Since starting work at Pebble {code} one of the exciting new areas that I’ve been looking into is code generation (or automatic programming). The use case is simply auto-generating the bulk of database access code directly from the database model its self allowing quicker changes to the core model as you’re not having to re-write database access code along with every model change. This also allows for a higher level of abstraction, therefore allowing higher productivity with less code to directly maintain.

The current code generation approach we’re using is based around the open source MyGeneration tool. For the design of the model we’re using MySQL workbench for modelling the database. For the database interaction we’re using the Apache iBatis project for database mapping.

The current workflow for making a change to the model goes something like this:

  1. Create table(s) in the MySql workbench model
  2. Export updated create script
    1. Also create any migration scripts required to update the existing database with your changes
  3. Re-create your local development database with the changes
  4. Open MyGeneration and add any required metadata
  5. Select the tables and objects you want to re-generate
  6. Execute code generation
  7. Perform required manual integration of the generated code
  8. Add any additional handmade code to compliment the generated code

This current workflow can introduce friction to integration in two main areas: 1. Generating code off the local database does not ensure that the database has the latest set of changes, or is even generated from the current branch of development. Re-deployment of the database can also be a time-consuming process if it’s having to be run multiple times. 2. The MyGeneration tool has a single install path and is therefore a shared component, not specific to the current branch of development or included alongside the source control.

Therefore, my current ideas around this area are to research the feasibility of two main changes.

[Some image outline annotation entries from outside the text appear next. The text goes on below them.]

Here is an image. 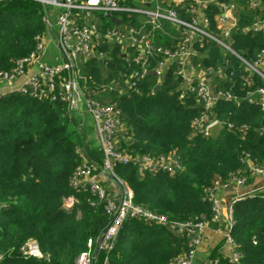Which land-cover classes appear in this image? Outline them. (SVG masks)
Masks as SVG:
<instances>
[{
    "label": "trees",
    "instance_id": "trees-1",
    "mask_svg": "<svg viewBox=\"0 0 264 264\" xmlns=\"http://www.w3.org/2000/svg\"><path fill=\"white\" fill-rule=\"evenodd\" d=\"M139 5L138 1L127 0ZM243 1V0H239ZM46 7L32 0L0 1V70H9L15 59L27 56L34 48V37L46 33L42 14ZM135 27L151 26L142 16L121 13ZM240 24L253 15L243 10ZM212 20V18H211ZM176 31L167 23L153 30L154 45L175 43ZM231 46L247 57L264 48V38L252 31L233 32ZM108 64L90 60L84 66L93 85L112 82V89L94 95L101 102L115 103L125 137L119 144L130 156H177L181 170L170 175L165 170L138 173L129 162H114L112 170L132 191V199L169 220L186 221L203 215L211 221L210 203L204 190L217 176L237 175L249 182L252 174L241 162L264 166V106L248 101L241 86L238 60L224 54L215 43L200 46L203 67L219 65L226 56L231 80L214 79L218 88L230 89L237 100L218 99L212 115L220 123L216 137L195 135L191 121L202 112L194 91L179 99L181 80L171 64L157 84L155 65L161 55L153 53L146 75L134 86L124 82L121 73L133 67L125 63L119 45L105 44ZM255 90L264 82L253 76ZM258 97V94H255ZM80 116L69 114L61 102L37 99L13 92L0 96V264H74L86 249L89 238L99 235L110 219L101 203L87 187L75 189L70 176L81 162L100 170L103 154L97 143L87 141L91 126H79ZM243 126L241 131L239 128ZM114 180V177L107 176ZM76 199L67 206L65 201ZM230 236L239 254L237 263L212 251L217 264H264V199L247 195L232 204ZM32 239L42 257L24 256L20 248ZM190 236L176 234L166 226L134 218L124 222L113 248L106 254L108 264H169L188 252ZM101 259L103 254L99 256Z\"/></svg>",
    "mask_w": 264,
    "mask_h": 264
},
{
    "label": "built area",
    "instance_id": "built-area-1",
    "mask_svg": "<svg viewBox=\"0 0 264 264\" xmlns=\"http://www.w3.org/2000/svg\"><path fill=\"white\" fill-rule=\"evenodd\" d=\"M32 1L46 7L42 14L46 33L34 37V48L27 56L15 59L9 70H0V96L19 92L37 99L61 102L69 114L80 116L79 126H84L85 115L91 121V132L86 135V140L97 143L103 154V164L95 172V167L88 163L81 152V162L72 172L70 184L77 190L87 187L95 195L96 202L102 204L110 221L99 235L88 239L86 249L75 257L74 264H108L106 254L113 248L119 230L125 221L134 218L166 226L179 235L190 236L188 252L173 258L169 264H195L197 247L210 220L203 215L186 221L169 220L162 214L134 203L132 191L114 176L112 170L114 162H132L138 173L165 170L173 175L181 170L177 156L160 154L132 157L119 149L118 144L125 137L120 109L114 102H101L94 96L100 95L104 89L111 90L112 82L93 85L94 81L86 74L84 66L93 59L108 64L110 56L103 46L113 41L119 45L127 66L133 67L129 72L121 73L124 82L132 87L136 80L146 75L153 53L160 54L161 59L154 67L156 83H160L166 69L174 64L175 73L181 80L178 98L182 99L186 92L194 91L202 103L201 114L191 121L192 133L210 136L212 126L220 123L212 115L216 100L236 101L237 98L230 89L218 88L213 83L214 79L231 80L232 72L223 69L229 65V58L225 56L219 65L203 67L200 46L210 41L219 46L224 54L235 57L242 70L241 86L245 90V97L263 107L264 85L255 90L251 88L254 85L253 76H258L264 82V48L254 57H247L234 50L230 40L233 32L247 30L261 34L264 38V0H137L139 5L128 3L127 0ZM243 10L256 15L240 24L241 18L245 16L240 15ZM122 12L144 17V23L149 24L151 29L143 30V24L135 27L130 20L122 18ZM162 23L169 24L176 31V36H173L175 43L168 46L154 45L153 30L161 29ZM49 43L54 44L56 49L51 61L43 58ZM239 129L242 131L244 127ZM240 160L250 174L264 175V166L249 162L246 152H241ZM108 175L114 177L117 184L116 196L109 195L100 181L101 177L106 178ZM244 184L245 178L242 176H217L213 184L204 190V199L210 203L211 221L216 223L215 230L230 249L227 258L231 263H237L239 257L230 236L232 204L253 194L264 199V185L236 194L226 208L223 221L217 193L219 190L237 189ZM75 201V198L70 197L65 203L69 206ZM20 252L24 256H43L38 244L32 239L24 243ZM100 254H103L102 259ZM217 260V257H207L201 264H217Z\"/></svg>",
    "mask_w": 264,
    "mask_h": 264
},
{
    "label": "crops",
    "instance_id": "crops-1",
    "mask_svg": "<svg viewBox=\"0 0 264 264\" xmlns=\"http://www.w3.org/2000/svg\"><path fill=\"white\" fill-rule=\"evenodd\" d=\"M53 21H54V16H53ZM43 58L45 60L51 61L53 59V54H51L50 52L45 53ZM100 179H101L100 180L101 183L106 188L108 194L111 196H116L118 191L117 188H114L115 187L114 180L110 178H102V177ZM263 185H264V175L263 176L252 175L249 182H246L242 187H239L237 189L229 188L225 190H219L217 196L221 205L222 221L226 217V208L228 207L232 198L236 194L247 192L249 190H252L254 188ZM215 227H216V223H210L204 229L202 240L197 247V251L194 259L195 264H201L207 257H209L212 251H214L217 254V256L220 257H227L229 255L230 249L223 242L221 234L215 230Z\"/></svg>",
    "mask_w": 264,
    "mask_h": 264
},
{
    "label": "rangeland",
    "instance_id": "rangeland-1",
    "mask_svg": "<svg viewBox=\"0 0 264 264\" xmlns=\"http://www.w3.org/2000/svg\"><path fill=\"white\" fill-rule=\"evenodd\" d=\"M53 20V19H52ZM48 52H50L51 54H54L55 52H56V49L54 48V44H49V46L47 47V49H46V53H48ZM84 126H87V127H90L91 126V121H90V119L88 118V116L87 115H85V120H84ZM120 143H121V141H120ZM119 143V144H120ZM118 144V145H119ZM119 148H120V146H119ZM114 185H115V187L114 188H117V184L116 183H114Z\"/></svg>",
    "mask_w": 264,
    "mask_h": 264
},
{
    "label": "water",
    "instance_id": "water-1",
    "mask_svg": "<svg viewBox=\"0 0 264 264\" xmlns=\"http://www.w3.org/2000/svg\"><path fill=\"white\" fill-rule=\"evenodd\" d=\"M220 127H221V124H220V123H216V124H214V125L212 126V128H211V135H212L213 138L216 137L217 132H218V129H219ZM19 253H20V251H19Z\"/></svg>",
    "mask_w": 264,
    "mask_h": 264
}]
</instances>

Remove deployment to an actual database before generating code

The ideal solution here would be to have a method of extracting the database metadata from as close to the original model as possible. A good point of interception could be the SQL database create script. Theoretically it could be possible to work directly with the workbench files, however these are far less stable in standardisation than SQL and would be more likely to change and require more on-going work, whereas the SQL syntax is very strictly defined.

My current research in this area is to use ANTLR to parse the MySQL grammar (zip file), and create an object model to represent the created database. Initially this would just be supporting table creation statements, but could theoretically also extend to views and stored procedures. A good example of the object model is the interfaces used in the MyMeta project of MyGeneration.

Integrate code generation into the IDE

I’m looking specifically at the T4 Text Templates. This tool is specifically quite useful as it has tight integration with Visual Studio (and other .Net IDEs) as well as being able to be run on the command line directly.

The T4 engine is designed specifically to create a single output file off of a single template but can also be adapted to generate multiples files. Using the MyGeneration tool to generate multiple files also uses a similar technique. This would therefore mean that there is a single control template which gets the input model using the previous technique, then runs all the sub-templates to create the files in the correct locations.